Another innovation was introduced in 1847, which was then, and is now, in direct violation with the 6th Rule of Racing, viz. allowing two horses belonging to the same owner to run for a plate by a special clause in the conditions-this system was established to enlarge the field, alias to increase the entrance money; it gave the owners an opportunity of declaring to win with the horse which carried the money, thereby they enjoy the satisfaction of setting the law at defiance; for without this clause both horses would be disqualified, and by the old law, the best horse would be forfeited to the informer.

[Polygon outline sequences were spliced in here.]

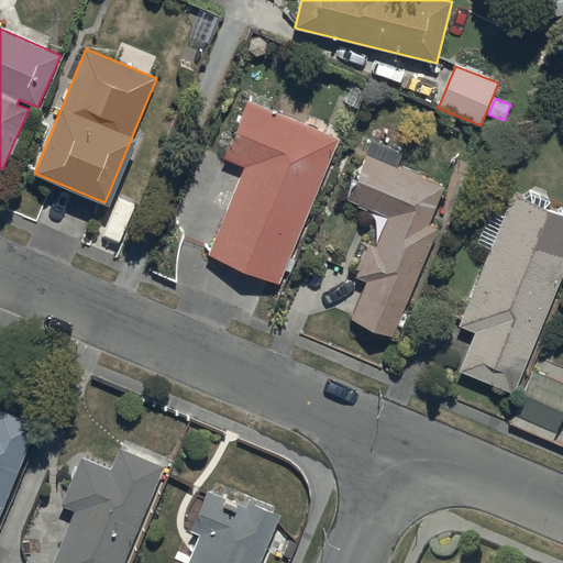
[(209,254),(279,284),(340,139),(249,101),(224,158),(245,167),(209,254)]
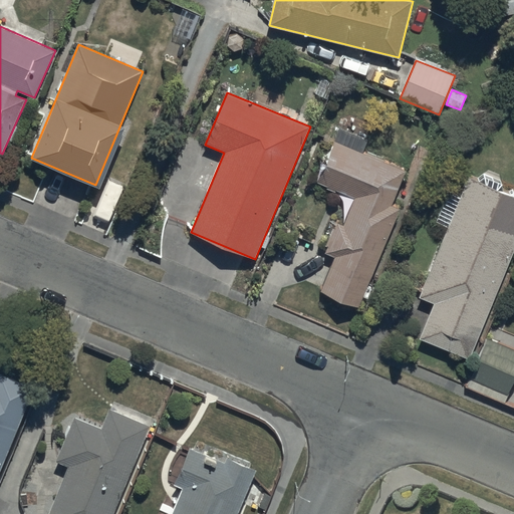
[(321,291),(359,307),(400,210),(392,206),(406,171),(335,142),(318,183),(355,198),(344,226),(338,224),(326,253),(336,257),(321,291)]
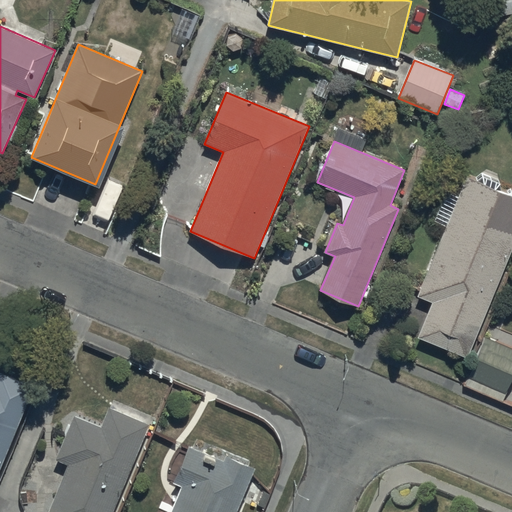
[(419,338),(468,358),(511,249),(511,194),(468,177),(419,296),(434,302),(419,338)]
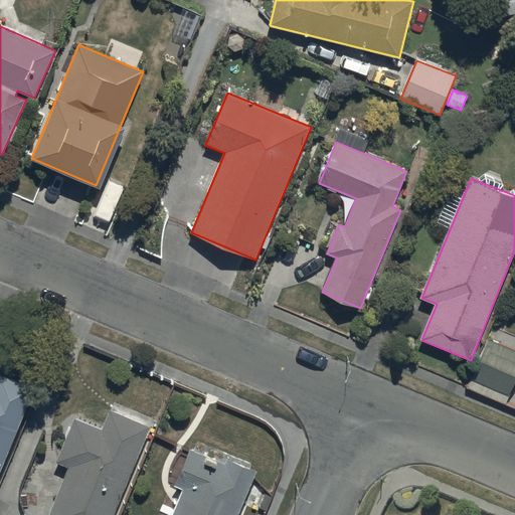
[(514,380),(514,350),(489,340),(472,380),(509,395),(514,380)]
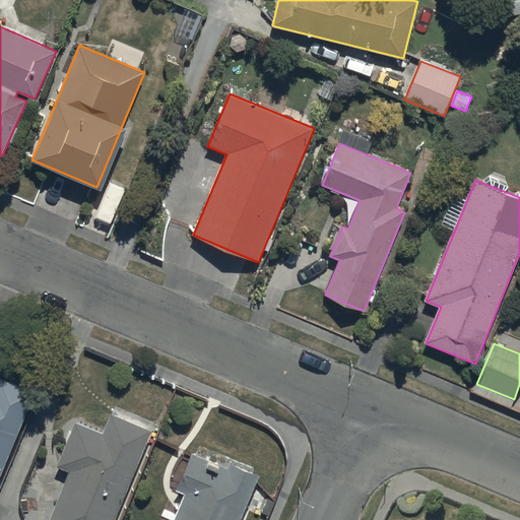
[(0,476),(35,393),(0,379),(0,476)]
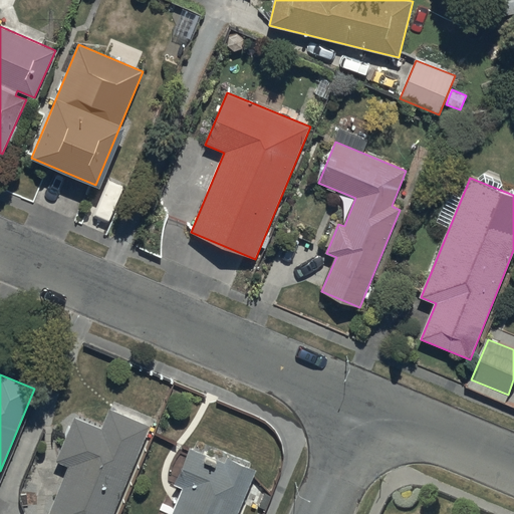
[(50,513),(112,513),(150,427),(110,411),(102,430),(75,419),(57,462),(70,467),(50,513)]
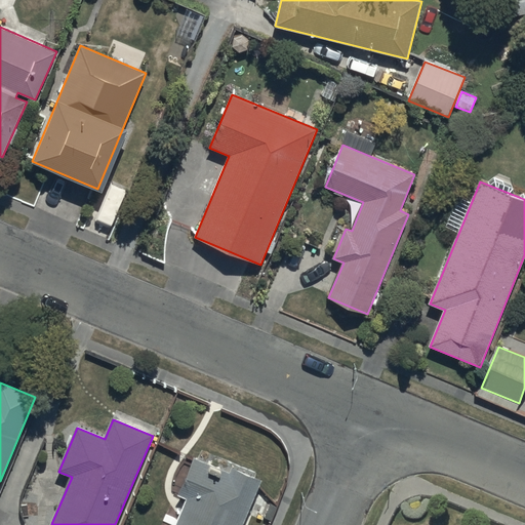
[(242,524),(261,481),(233,470),(231,475),(194,459),(178,495),(188,499),(176,524),(242,524)]
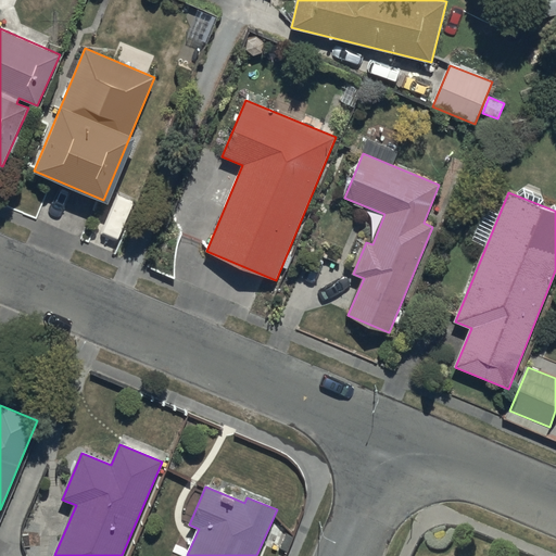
All buildings are outlined.
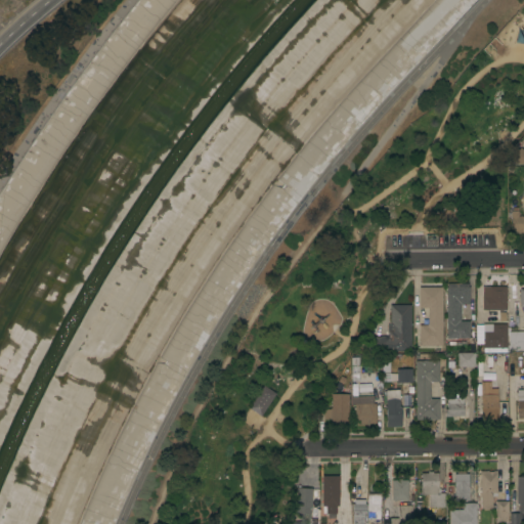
[(523,164),(509,164),(509,157),(514,157),(514,156),(513,156),(513,150),(514,150),(514,149),(519,149),(519,148),(522,148),(523,148),(523,164)]
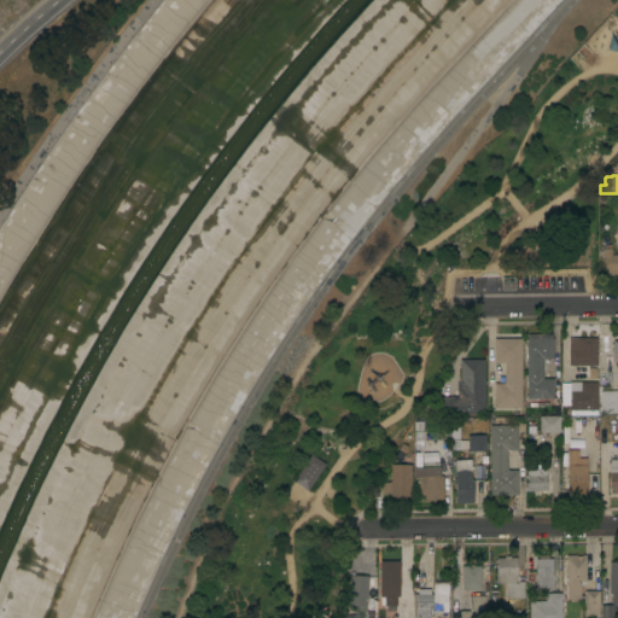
[(617,275),(602,277),(602,249),(611,249),(611,255),(617,255),(617,275)]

The chief alterations are the specification of feather-weights, Rule 3, the standard of which in

the olden time was considered to be 4 st., and feathers like catch weights were not called into the scales, until it was discovered in 1841 that Tripoli carried 7 st. 5 lbs. in the Feather Plate last 3 miles B. C.; in 1862 the standard was fixed at 5 st. 7 lbs.

Rule 40 disqualifies a horse from running if he carries less in a public race: this Rule would not affect matches. On circular courses it is a very humane regulation to protect children from the accidents incidental to racing, but at Newmarket it is superfluous legislation.

Rule 4, respecting Maidens, was until lately confined to the United Kingdom; now it extends to every country.

By rule 7, three subscribers constitute a sweepstakes, and if the number be reduced by death the race is considered a sweepstakes as long as two horses are left, the property of different persons; thus in the Juvenile Stakes at York, 1866, by the death of Mr. Osborn, only Mr. Launde's two horses remain, but Mr. L., having sold one of them with his engagements, the sweepstakes stands good.

Rule 9 raises the standard weight to 8 st. 10 lbs., the original St. Leger weight being for colts, 8 st., and the Epsom Derby, 8 st. 2 lbs.